Depuis la publication, le 27 juin dernier, d’un post sur le réseau social X, Nadia Geerts est au centre d’une polémique qui prend des proportions invraisemblables ; et le fait qu’elle l’ait supprimé après quelques heures et explicitement regretté n’y change rien, car ses propos seraient ignominieux et incompatibles avec sa fonction de vice-présidente du CA de la RTBF, dès lors que, selon les signataires d’une carte blanche parue dans Le Soir du 11 juillet, ils « en disent long sur la manière dont Mme Geerts considère le calvaire du peuple palestinien ».
Les signataires condamnent également « la légèreté avec laquelle elle les a publiés, sans la moindre vérification préalable, de même que sa nonchalance dans sa justification ».
Parlons-en, de vérification. Car si en effet elle a elle-même admis, en publiant ce post le 27 juin, avoir publié une information insuffisamment vérifiée, la presse entière (y compris la RTBF) faisait état trois jours plus tard d’une frappe de Tsahal sur le café Al-Baqa – un café de Gaza décrit comme très fréquenté par la presse – ayant fait 24 victimes. Une vérification préalable aurait donc confirmé qu’à l’heure où elle publiait son post, en l’entourant par ailleurs de « toutes les précautions nécessaires », il y avait au moins un établissement ouvert à Gaza. Celui-ci était donc factuellement exact, contrairement à ce que tentent de faire accroire ceux qui l’accusent depuis publiquement de mensonge ou de fake news.

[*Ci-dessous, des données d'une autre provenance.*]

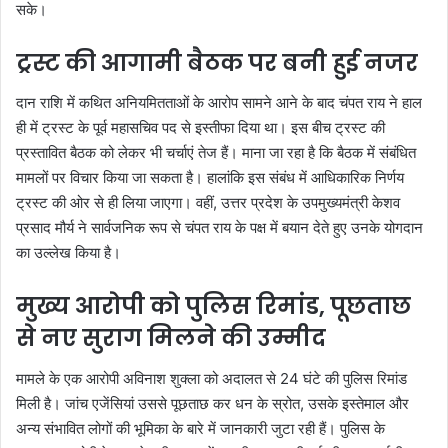
सके।
ट्रस्ट की आगामी बैठक पर बनी हुई नजर
दान राशि में कथित अनियमितताओं के आरोप सामने आने के बाद चंपत राय ने हाल
ही में ट्रस्ट के पूर्व महासचिव पद से इस्तीफा दिया था। इस बीच ट्रस्ट की
प्रस्तावित बैठक को लेकर भी चर्चाएं तेज हैं। माना जा रहा है कि बैठक में संबंधित
मामलों पर विचार किया जा सकता है। हालांकि इस संबंध में आधिकारिक निर्णय
ट्रस्ट की ओर से ही लिया जाएगा। वहीं, उत्तर प्रदेश के उपमुख्यमंत्री केशव
प्रसाद मौर्य ने सार्वजनिक रूप से चंपत राय के पक्ष में बयान देते हुए उनके योगदान
का उल्लेख किया है।
मुख्य आरोपी को पुलिस रिमांड, पूछताछ
से नए सुराग मिलने की उम्मीद
मामले के एक आरोपी अविनाश शुक्ला को अदालत से 24 घंटे की पुलिस रिमांड
मिली है। जांच एजेंसियां उससे पूछताछ कर धन के स्रोत, उसके इस्तेमाल और
अन्य संभावित लोगों की भूमिका के बारे में जानकारी जुटा रही हैं। पुलिस के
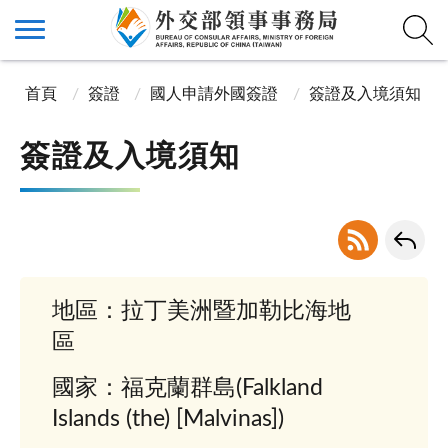
首頁
簽證
國人申請外國簽證
簽證及入境須知
簽證及入境須知
地區：拉丁美洲暨加勒比海地
區
國家：福克蘭群島(Falkland
Islands (the) [Malvinas])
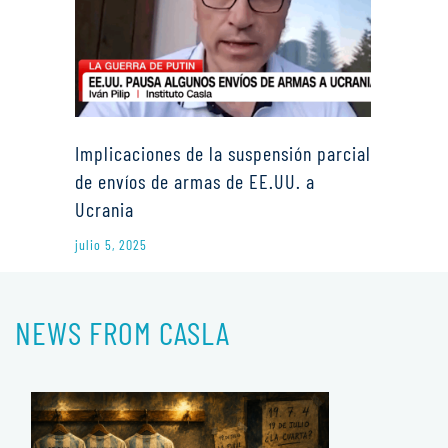
Implicaciones de la suspensión parcial
de envíos de armas de EE.UU. a
Ucrania
julio 5, 2025
NEWS FROM CASLA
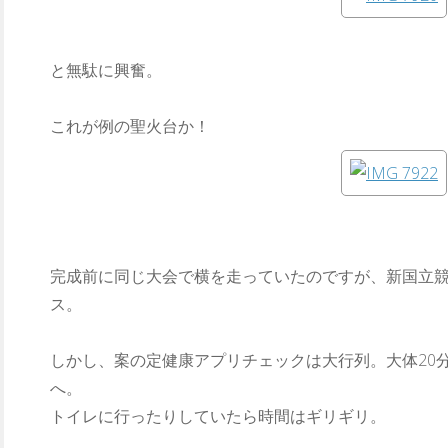
と無駄に興奮。
これが例の聖火台か！
完成前に同じ大会で横を走っていたのですが、新国立
ス。
しかし、案の定健康アプリチェックは大行列。大体20
へ。
トイレに行ったりしていたら時間はギリギリ。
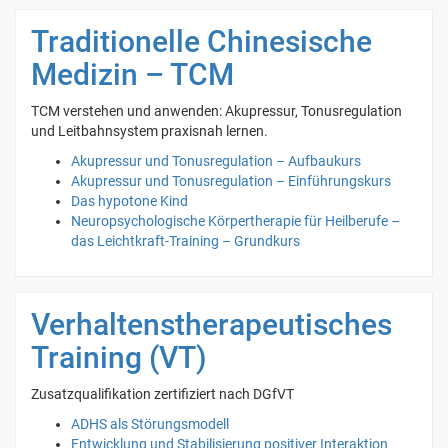
Traditionelle Chinesische
Medizin – TCM
TCM verstehen und anwenden: Akupressur, Tonusregulation
und Leitbahnsystem praxisnah lernen.
Akupressur und Tonusregulation – Aufbaukurs
Akupressur und Tonusregulation – Einführungskurs
Das hypotone Kind
Neuropsychologische Körpertherapie für Heilberufe –
das Leichtkraft-Training – Grundkurs
Verhaltenstherapeutisches
Training (VT)
Zusatzqualifikation zertifiziert nach DGfVT
ADHS als Störungsmodell
Entwicklung und Stabilisierung positiver Interaktion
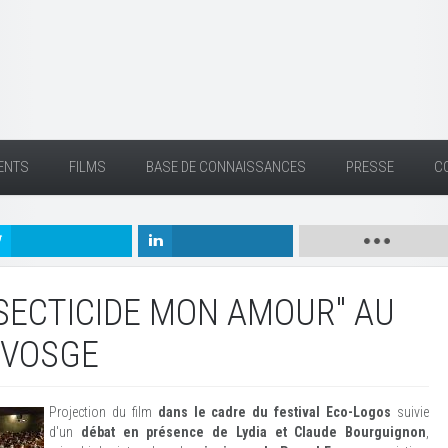
ENTS
FILMS
BASE DE CONNAISSANCES
PRESSE
C
NSECTICIDE MON AMOUR" AU
EVOSGE
Projection du film
dans le cadre du festival Eco-Logos
suivie
d'un
débat en présence de Lydia et Claude Bourguignon
,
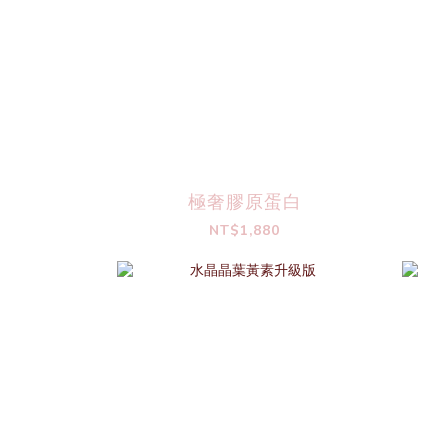
極奢膠原蛋白
NT$1,880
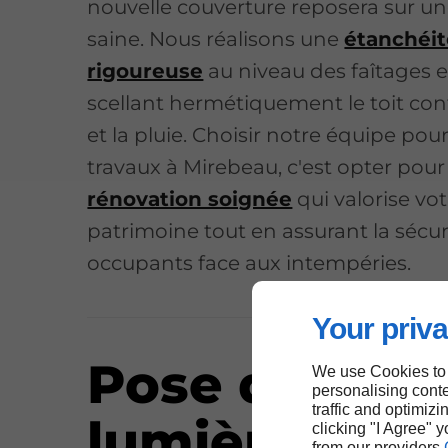
nouvelle couverture reposera sur u
saine. Nous réalisons une
étanchéit
rigoureuse
au niveau des faîtages et
scellant hermétiquement le toit cont
et la pluie. Choisir notre équipe pou
travaux à Mirebeau, c'est opter pou
rénovation soignée
qui valorise vot
patrimoine tout en assurant la sécur
occupants face aux intempéries.
Your priva
Pose de velu
We use Cookies to
personalising conte
traffic and optimizi
lumière à
clicking "I Agree" 
from our providers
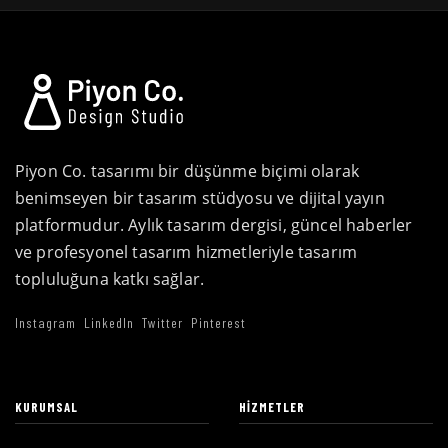
Piyon Co. tasarımı bir düşünme biçimi olarak
benimseyen bir tasarım stüdyosu ve dijital yayın
platformudur. Aylık tasarım dergisi, güncel haberler
ve profesyonel tasarım hizmetleriyle tasarım
topluluğuna katkı sağlar.
Instagram
LinkedIn
Twitter
Pinterest
KURUMSAL
HIZMETLER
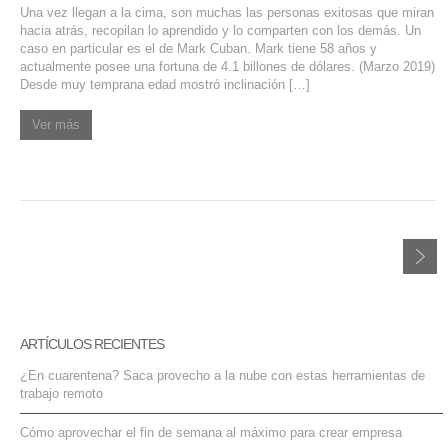
Una vez llegan a la cima, son muchas las personas exitosas que miran
hacia atrás, recopilan lo aprendido y lo comparten con los demás. Un
caso en particular es el de Mark Cuban. Mark tiene 58 años y
actualmente posee una fortuna de 4.1 billones de dólares. (Marzo 2019)
Desde muy temprana edad mostró inclinación […]
Ver más
ARTÍCULOS RECIENTES
¿En cuarentena? Saca provecho a la nube con estas herramientas de
trabajo remoto
Cómo aprovechar el fin de semana al máximo para crear empresa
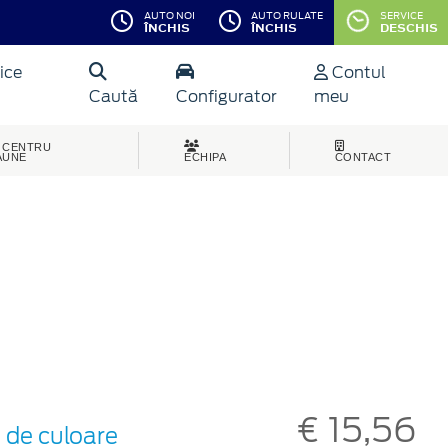
AUTO NOI
AUTO RULATE
SERVICE
ÎNCHIS
ÎNCHIS
DESCHIS
ice
Contul
Caută
Configurator
meu
CENTRU
AUNE
ECHIPA
CONTACT
€ 15,56
 de culoare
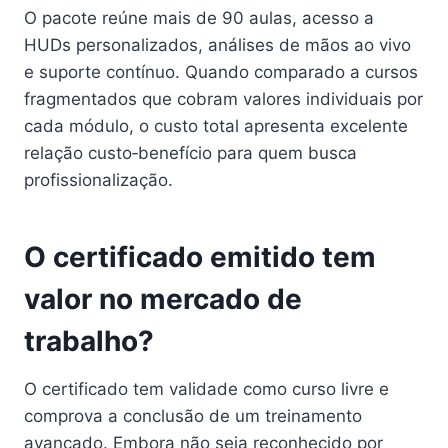
O pacote reúne mais de 90 aulas, acesso a
HUDs personalizados, análises de mãos ao vivo
e suporte contínuo. Quando comparado a cursos
fragmentados que cobram valores individuais por
cada módulo, o custo total apresenta excelente
relação custo‑benefício para quem busca
profissionalização.
O certificado emitido tem
valor no mercado de
trabalho?
O certificado tem validade como curso livre e
comprova a conclusão de um treinamento
avançado. Embora não seja reconhecido por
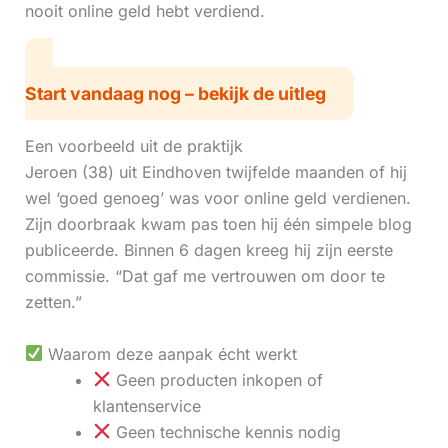
nooit online geld hebt verdiend.
Start vandaag nog – bekijk de uitleg
Een voorbeeld uit de praktijk
Jeroen (38) uit Eindhoven twijfelde maanden of hij
wel ‘goed genoeg’ was voor online geld verdienen.
Zijn doorbraak kwam pas toen hij één simpele blog
publiceerde. Binnen 6 dagen kreeg hij zijn eerste
commissie. “Dat gaf me vertrouwen om door te
zetten.”
Waarom deze aanpak écht werkt
Geen producten inkopen of
klantenservice
Geen technische kennis nodig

Quant au calvaire du peuple palestinien, nul ne songe à le nier, et Nadia Geerts souligne elle-même dans sa carte blanche du 1er juillet « l’état de grave précarité alimentaire dans laquelle sont la majorité des habitants de Gaza aujourd’hui ».
Pourquoi, dès lors, réclamer aujourd’hui qu’elle fasse un « pas de côté » ? Pour cet unique post maladroit, certes – comme elle l’a elle-même rapidement reconnu – mais qui n’enfreint aucune loi et ne comporte de surcroît rien de factuellement erroné ?
Ce qui est en jeu, c’est le pluralisme
Allons… Soyons sérieux : n’y a-t-il rien de plus inquiétant qu’une maladresse d’une administratrice, en ce qui concerne le conflit israélo-palestinien en particulier, alors que le deux poids deux mesures de la couverture de ce conflit par la RTBF est régulièrement pointé du doigt ?
Ne serait-ce pas plutôt que Nadia Geerts représente, au sein du CA de la RTBF, un point de vue qui dérange ? Non pas parce qu’il serait anti-démocratique ou contraire à un quelconque de ses devoirs d’administratrice, mais parce qu’il rompt avec l’unanimisme qui a trop longtemps prévalu au sein de la RTBF, au profit d’un véritable pluralisme des idées. Celui, précisément, qui est recherché par l’application de la clé D’Hondt, qui préside à la répartition des sièges dans un organisme public tel que la RTBF.
Car oui, les souffrances du peuple palestinien en général, et des Gazaouis en particulier, sont épouvantables. Mais le désaccord sur les causes principales de celui-ci, dont le gouvernement israélien et le Hamas sont co-responsables, dans des proportions dont l’on peut légitimement débattre, est parfaitement légitime. Et il en va de même de la qualification exacte des crimes perpétrés par l’armée israélienne. Faire droit à ce désaccord participe donc du pluralisme de l’information, un pluralisme de l’information qu’il incombe précisément au service public de garantir.
Et c’est précisément pour cela que Nadia Geerts a toute sa place au sein du CA de la RTBF. Parce qu’elle incarne une autre sensibilité, parfaitement démocratique et représentative qui plus est de la volonté qui s’est exprimée dans les urnes en juin 2024.
Signataires : Kamel BENCHEIKH (Écrivain), Michel CLAISE (Magistrat honoraire), Georges DALLEMAGNE (Ancien député), Merry HERMANUS (Commissaire du gouvernement auprès de la RTBF de 1981 à 1987 et de 1988 à 1995), Joël KOTEK (Professeur émérite des Universités), Jean-Claude LAES (Professeur honoraire de l’ULB), Philippe LAMENSCH (Ancien journaliste et cinéaste), Jean QUATREMER (Journaliste, éditorialiste et essayiste français), Alain van den ABEELE (Journaliste-Écrivain).